One of them is Crimson Peak, a lavish gothic romance which, mismarketed as a straightforward horror movie, ended up a commercial flop. Pretty much every ghostly sequence in the two-hour-long film was edited into its three-minute-long trailer, crafted as a relentless onslaught of high-strung tension and nervy jumpscares, an impression bolstered by a Stephen King endorsement describing the film as “terrifying.” Earning $74 million worldwide against its $55 million budget, it became del Toro’s worst wide opening since his 1997 sci-fi horror Mimic.

“The thing that will always, pun intended, haunt that movie is that it was sold as a horror movie,” said del Toro in an interview. “I remember distinctly, when we had meetings [about promotion], they were all targeted toward getting the horror audience for the opening weekend. And I knew we were doomed.”

Crimson Peak, instead, is moody and atmospheric. Its ghosts don’t evoke menace so much as melancholy. The film borrows heavily from gothic fiction, with its environments of claustrophobic dread, dilapidated structures and a past that casts a shroud over present happiness. American heiress Edith Cushing (Mia Wasikowska) is the innocent and trusting young woman, with Sir Thomas Sharpe (Tom Hiddleston) as the brooding Byronic hero she marries. He whisks her away to his crumbling desolate mansion in snowy England, with its off-limits rooms and concealed secrets — other genre staples. Ghostly apparitions begin haunting Edith, in the house and in her dreams, but she’s also up against a more formidable force. Under the composed politeness of Thomas’ sister Lucille (Jessica Chastain) lurks a predatory glint. As the movie progresses, her attachment to him is revealed to be unnervingly possessive.

The film has echoes of Daphne du Maurier’s 1938 Gothic novel Rebecca, in which an unnamed young woman is swept off to a remote English estate after a rapid courtship and marriage to a wealthy, much older widower. There, she finds herself unbalanced not just by the unfamiliar setting but also by the immense fear of not measuring up to her late predecessor. Edith and Lucille’s dynamic mirrors that of the young woman’s fragile naïveté contrasted against the cruel, dominating streak of the housekeeper, Mrs. Danvers.

Mismarketed as a horror movie, Crimson Peak is an overlooked Gothic Romance masterpiece.
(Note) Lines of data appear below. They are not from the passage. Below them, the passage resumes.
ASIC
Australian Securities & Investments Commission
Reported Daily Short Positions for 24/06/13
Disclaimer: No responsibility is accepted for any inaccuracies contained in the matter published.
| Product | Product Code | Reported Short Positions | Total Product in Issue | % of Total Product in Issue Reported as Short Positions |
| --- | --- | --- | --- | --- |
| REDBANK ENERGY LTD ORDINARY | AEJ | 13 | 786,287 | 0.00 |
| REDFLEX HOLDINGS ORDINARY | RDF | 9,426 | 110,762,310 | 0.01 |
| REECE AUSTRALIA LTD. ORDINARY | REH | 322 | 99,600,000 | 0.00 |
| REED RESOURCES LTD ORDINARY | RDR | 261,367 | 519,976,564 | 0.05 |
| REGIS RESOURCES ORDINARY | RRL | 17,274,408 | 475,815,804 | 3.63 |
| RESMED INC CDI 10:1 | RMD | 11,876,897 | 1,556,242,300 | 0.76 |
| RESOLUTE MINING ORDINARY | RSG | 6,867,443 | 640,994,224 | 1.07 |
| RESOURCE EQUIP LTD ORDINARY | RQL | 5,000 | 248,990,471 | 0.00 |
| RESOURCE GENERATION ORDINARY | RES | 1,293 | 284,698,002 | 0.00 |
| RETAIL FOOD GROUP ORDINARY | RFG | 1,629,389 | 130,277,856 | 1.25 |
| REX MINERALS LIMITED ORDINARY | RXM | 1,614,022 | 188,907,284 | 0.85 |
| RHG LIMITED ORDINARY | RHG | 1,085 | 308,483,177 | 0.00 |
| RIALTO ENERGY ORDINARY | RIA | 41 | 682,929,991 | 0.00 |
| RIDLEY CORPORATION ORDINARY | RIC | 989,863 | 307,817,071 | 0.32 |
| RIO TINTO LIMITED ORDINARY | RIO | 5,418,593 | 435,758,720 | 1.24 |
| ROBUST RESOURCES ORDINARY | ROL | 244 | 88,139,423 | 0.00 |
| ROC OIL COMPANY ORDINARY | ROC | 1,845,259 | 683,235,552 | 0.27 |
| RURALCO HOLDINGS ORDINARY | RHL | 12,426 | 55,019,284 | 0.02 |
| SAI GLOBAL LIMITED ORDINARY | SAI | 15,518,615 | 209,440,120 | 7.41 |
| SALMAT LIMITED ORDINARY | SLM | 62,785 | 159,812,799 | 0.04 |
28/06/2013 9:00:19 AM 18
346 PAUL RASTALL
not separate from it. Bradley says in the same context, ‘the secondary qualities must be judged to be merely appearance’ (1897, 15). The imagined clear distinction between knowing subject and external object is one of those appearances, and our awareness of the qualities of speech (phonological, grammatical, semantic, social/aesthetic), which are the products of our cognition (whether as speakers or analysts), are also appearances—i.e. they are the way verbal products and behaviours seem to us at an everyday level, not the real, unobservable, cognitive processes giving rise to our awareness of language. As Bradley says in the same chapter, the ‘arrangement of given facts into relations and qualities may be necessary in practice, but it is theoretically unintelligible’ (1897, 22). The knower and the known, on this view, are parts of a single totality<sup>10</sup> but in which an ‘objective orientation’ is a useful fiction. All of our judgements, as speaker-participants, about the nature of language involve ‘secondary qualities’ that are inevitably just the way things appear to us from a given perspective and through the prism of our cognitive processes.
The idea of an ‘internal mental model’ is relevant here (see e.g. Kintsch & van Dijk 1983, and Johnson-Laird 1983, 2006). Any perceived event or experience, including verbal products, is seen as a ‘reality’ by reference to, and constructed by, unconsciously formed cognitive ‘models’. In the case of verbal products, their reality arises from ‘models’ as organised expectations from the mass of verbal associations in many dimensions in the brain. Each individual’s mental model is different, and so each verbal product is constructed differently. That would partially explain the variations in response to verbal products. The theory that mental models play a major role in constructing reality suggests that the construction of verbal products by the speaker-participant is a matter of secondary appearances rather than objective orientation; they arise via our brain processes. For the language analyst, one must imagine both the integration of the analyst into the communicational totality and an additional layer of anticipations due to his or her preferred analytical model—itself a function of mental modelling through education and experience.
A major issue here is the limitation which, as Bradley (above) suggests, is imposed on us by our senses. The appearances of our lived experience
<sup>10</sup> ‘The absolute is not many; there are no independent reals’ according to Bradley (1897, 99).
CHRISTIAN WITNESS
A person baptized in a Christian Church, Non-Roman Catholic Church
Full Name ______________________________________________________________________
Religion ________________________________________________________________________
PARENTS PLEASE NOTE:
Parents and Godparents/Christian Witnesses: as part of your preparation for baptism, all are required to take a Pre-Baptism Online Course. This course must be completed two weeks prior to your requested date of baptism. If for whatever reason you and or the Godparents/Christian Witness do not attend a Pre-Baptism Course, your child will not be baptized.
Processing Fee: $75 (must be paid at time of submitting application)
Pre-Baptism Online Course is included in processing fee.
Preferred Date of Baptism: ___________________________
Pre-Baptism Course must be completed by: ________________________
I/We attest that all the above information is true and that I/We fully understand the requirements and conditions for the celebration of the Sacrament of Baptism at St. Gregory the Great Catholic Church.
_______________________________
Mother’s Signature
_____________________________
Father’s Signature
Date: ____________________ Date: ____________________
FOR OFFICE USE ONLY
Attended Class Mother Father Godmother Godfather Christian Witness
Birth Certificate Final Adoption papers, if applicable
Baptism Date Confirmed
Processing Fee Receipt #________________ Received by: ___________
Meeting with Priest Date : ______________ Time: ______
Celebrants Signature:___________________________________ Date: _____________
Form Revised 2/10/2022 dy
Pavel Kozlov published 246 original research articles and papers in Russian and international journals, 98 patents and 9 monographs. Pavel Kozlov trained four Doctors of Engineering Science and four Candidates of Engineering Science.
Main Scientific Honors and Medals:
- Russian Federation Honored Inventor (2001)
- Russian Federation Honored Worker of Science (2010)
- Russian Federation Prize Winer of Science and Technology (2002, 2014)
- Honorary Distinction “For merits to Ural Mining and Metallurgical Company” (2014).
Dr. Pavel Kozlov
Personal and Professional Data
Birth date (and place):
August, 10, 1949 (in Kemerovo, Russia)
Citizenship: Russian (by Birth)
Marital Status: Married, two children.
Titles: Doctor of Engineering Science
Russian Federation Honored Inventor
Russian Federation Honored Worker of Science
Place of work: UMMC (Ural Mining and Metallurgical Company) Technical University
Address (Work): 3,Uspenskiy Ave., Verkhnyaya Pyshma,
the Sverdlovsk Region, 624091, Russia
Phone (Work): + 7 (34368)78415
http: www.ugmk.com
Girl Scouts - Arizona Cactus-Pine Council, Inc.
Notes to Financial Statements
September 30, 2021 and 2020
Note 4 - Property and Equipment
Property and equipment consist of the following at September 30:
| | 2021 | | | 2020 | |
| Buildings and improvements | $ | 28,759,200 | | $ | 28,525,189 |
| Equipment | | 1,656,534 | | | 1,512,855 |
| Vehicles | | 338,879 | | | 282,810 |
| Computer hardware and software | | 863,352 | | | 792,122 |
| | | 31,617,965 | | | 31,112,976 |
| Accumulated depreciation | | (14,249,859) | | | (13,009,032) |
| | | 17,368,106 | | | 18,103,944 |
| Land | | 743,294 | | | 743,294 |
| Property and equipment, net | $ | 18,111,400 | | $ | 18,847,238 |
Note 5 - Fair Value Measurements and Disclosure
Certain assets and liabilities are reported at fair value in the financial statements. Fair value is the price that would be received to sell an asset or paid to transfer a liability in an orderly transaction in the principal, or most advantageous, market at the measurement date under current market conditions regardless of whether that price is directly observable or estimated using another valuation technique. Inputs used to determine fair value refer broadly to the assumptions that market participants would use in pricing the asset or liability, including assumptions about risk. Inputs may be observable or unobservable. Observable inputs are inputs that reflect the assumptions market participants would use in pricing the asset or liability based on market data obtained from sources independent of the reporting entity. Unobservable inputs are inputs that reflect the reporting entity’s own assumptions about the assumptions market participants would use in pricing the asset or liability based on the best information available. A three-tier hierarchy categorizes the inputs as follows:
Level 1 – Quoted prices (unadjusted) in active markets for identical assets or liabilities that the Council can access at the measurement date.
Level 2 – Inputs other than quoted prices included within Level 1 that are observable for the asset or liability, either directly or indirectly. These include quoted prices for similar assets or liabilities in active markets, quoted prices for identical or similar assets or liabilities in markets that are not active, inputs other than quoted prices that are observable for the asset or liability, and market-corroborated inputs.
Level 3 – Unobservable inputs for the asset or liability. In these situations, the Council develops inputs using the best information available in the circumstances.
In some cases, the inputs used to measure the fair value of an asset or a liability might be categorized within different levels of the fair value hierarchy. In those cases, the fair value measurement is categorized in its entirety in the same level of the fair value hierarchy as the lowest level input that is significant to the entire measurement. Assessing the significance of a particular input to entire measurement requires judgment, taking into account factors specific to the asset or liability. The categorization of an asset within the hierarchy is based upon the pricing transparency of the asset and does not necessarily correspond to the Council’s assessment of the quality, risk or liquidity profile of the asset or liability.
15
Legendary/Universal/Kobal/Shutterstock

Crimson Peak also frequently calls to mind Charlotte Brontë’s 1847 romance novel Jane Eyre. Orphaned, albeit at different ages, the protagonists of both see ghosts as children — Jane, her uncle, and Edith, her late mother. At Thornfield Hall, Jane is unsettled by strange screams from the estate, much like Edith, rattled by Allerdale Hall’s strange whispers and groans. In both Crimson Peak and Jane Eyre, however, reality is infinitely more horrific than imagined or supernatural terrors. Both Thomas and Edward Rochester — who Jane falls in love with — are already ‘taken’ men, despite their declarations of affection for these women. Jane discovers that Rochester had his first wife chained in the attic after she began displaying signs of mental illness. In Crimson Peak, the madwoman is no longer locked away in the house, she’s running it. The ghosts turn out to be Edith’s allies, attempting to warn her.

For all its spectral figures, this is a film that’s thrillingly alive. Strikingly shot by cinematographer Dan Laustsen, Allerdale Hall’s mines of red clay seep into the surrounding snow like pooling blood. A slow-accumulating tension is punctuated by bursts of bloodshed. And there’s a swooning, if ultimately doomed romance.

“It’s not [a ghost story]. It’s more a story with a ghost in it,” says Edith early on. She’s speaking of the story she’s writing, but this could well have been del Toro telling audiences what to expect upfront. A week before its release, the director even took to Twitter to issue a reminder: Crimson Peak: not a horror film. A Gothic Romance.

A decade on, unencumbered by the baggage of its marketing, there’s no better time to surrender to its spell.